(Beginning of RAW DATA)
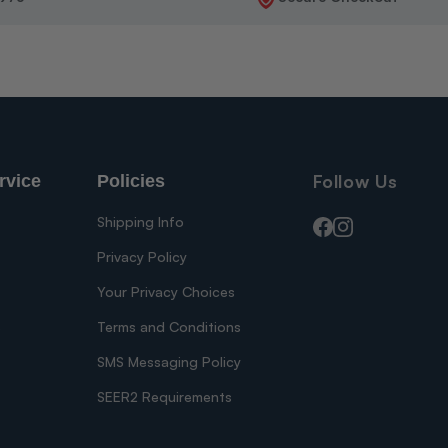
Follow Us
rvice
Policies
Shipping Info
Facebook
Instagram
Privacy Policy
Your Privacy Choices
s
Terms and Conditions
SMS Messaging Policy
SEER2 Requirements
(End of RAW DATA)
[EXERCISE AIM]
Lines with "Policy" in the records: how many are there? Give only the number.

[SOLUTION FOR THIS EXERCISE]
2